At first things went wonderfully for Jin, his wife Kinu, and their little daughter Mayuki. [Holy cow! Another one! I guess we need to start counting Mayus...] Jin’s dreams are almost salvific: they locate a water vein, enabling the villagers to extend the fields, and they predict a landslide, saving the lives of the people in the area. The fact that the frequency of the dreams is increasing doesn’t seem bad at all… but Jin is becoming frightened. He tells Kinu that whenever he has a prophetic dream he feels like he has caused the event to happen; he is not a savior but an agent of destruction. Kinu tells him he is wrong, he has been sent to liberate everyone from the agony of incertainty, he is blessed. But… a tsunami that Jin failed to predict hits the village, and Mayu is killed. Jin and Kinu are crushed, and the villagers (illogically, but naturally) blame Jin for the disaster.
What happens next is truly horrific. Jin has a nightmare about a green illness that consumes all the villagers, and the next day it happens: beginning with Kinu, their bodies are covered with a mold-like substance that “breaks them down like mud.” Be very glad I am not giving you a picture of this. The ones that were closest to Jin died first.
So did Ginko trick him? Why did he tell him that the Mushi only gave prophetic dreams? Because, Ginko says, these are not Mushi that Jin can ever be rid of.

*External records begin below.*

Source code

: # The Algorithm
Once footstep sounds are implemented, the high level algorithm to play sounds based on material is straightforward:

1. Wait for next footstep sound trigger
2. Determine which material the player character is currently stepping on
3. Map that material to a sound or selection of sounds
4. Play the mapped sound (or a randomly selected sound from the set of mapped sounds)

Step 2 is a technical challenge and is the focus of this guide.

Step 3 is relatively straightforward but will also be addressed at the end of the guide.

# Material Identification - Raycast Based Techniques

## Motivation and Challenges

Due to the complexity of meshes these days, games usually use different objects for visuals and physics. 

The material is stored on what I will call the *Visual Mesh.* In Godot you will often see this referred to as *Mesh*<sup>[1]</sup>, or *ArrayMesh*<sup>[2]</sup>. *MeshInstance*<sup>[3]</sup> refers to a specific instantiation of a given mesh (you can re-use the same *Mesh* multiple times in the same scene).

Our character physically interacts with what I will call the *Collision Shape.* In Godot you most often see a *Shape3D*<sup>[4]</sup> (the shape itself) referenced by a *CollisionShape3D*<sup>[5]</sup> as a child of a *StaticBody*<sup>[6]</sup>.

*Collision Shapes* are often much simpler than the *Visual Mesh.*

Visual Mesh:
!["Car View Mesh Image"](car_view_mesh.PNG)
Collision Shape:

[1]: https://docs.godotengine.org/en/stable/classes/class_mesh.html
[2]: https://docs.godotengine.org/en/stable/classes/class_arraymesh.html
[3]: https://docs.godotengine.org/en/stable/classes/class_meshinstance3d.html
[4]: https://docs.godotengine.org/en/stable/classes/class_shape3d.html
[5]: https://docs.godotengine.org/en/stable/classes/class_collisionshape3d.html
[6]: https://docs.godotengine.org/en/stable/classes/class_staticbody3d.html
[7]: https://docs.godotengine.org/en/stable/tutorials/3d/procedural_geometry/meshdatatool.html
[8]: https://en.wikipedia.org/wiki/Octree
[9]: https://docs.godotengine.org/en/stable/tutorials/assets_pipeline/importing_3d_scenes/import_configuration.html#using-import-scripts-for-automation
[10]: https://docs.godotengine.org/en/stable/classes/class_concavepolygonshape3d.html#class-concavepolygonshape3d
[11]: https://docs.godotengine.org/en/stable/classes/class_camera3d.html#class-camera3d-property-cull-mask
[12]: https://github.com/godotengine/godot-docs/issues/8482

They are the Imeno no Awai, and they will stay with their host for the rest of his life. They live in Jin’s dreams, and when they are too crowded they will emerge and make those dreams into reality. But Ginko has never heard of a case of such scale and swiftness; it seems that somewhere, there is a road that the Imeno no Awai are using to get into Jin’s head. If Ginko can find that road, and close it off, he can control Jin’s dreams.
He almost doesn’t get the chance: Jin attempts suicide by swallowing all the medicine at once. As Ginko attends his sickbed Jin begins to talk in his sleep. “Kinu… Mayu… forgive me.” Ginko tells him that he’s at no fault, and neither are the Mushi: both are simply living their lives. There is nothing to be forgiven. But Jin rambles on: he says that he is watching flocks of geese flying through the valley. Suddenly, Ginko can see the dream as well: they are flocks of Imeno no Awai, thousands of them, flying through Jin’s dreamscape. In his dream, Jin sees Kinu and Mayu, who also tell him that there is nothing to forgive, and then his own sleeping form, with Ginko watching over it. In the panel by his head, a fire is burning, and in the blink of an eye, that fire leaps onto his pillow and into reality. Ginko tosses Jin out of the house, waking him up, and begins to look for water; but Jin has figured out the path the Mushi are using, and he won’t have it. Grabbing a sword, and ignoring Ginko’s cry to stop, he slices open his pillow. Moments later, blood begins to pour from his own chest and he collapses, wondering why.
But Jin does wake up, once again saved by Ginko’s medicinal knowledge. Ginko explains that the root for the word “pillow” (makura in Japanese) means “the storehouse of the soul,” the place where the spirit rests while the body sleeps. (This is a genuine Japanese folk belief.) It can also be the Imeno no Awai’s resting place, and it is their path. By destroying it, Jin has lost something very precious to himself—for since the path is also closed to him, he can never let his soul rest. He can never dream.
The final part of the story is told in voiceover: some time later, Ginko hears about Jin’s end. He began working as a swordsmith again, but something was different. He never slept, afraid that something terrible would happen; and gradually, he lost his soul. He went mad, and began wandering out into the road and swinging his sword wildly; in the end, he stabbed himself.
For the first time in the series, Ginko must accept the fact that he has, by withholding information and trying to keep an already-dead man alive, failed.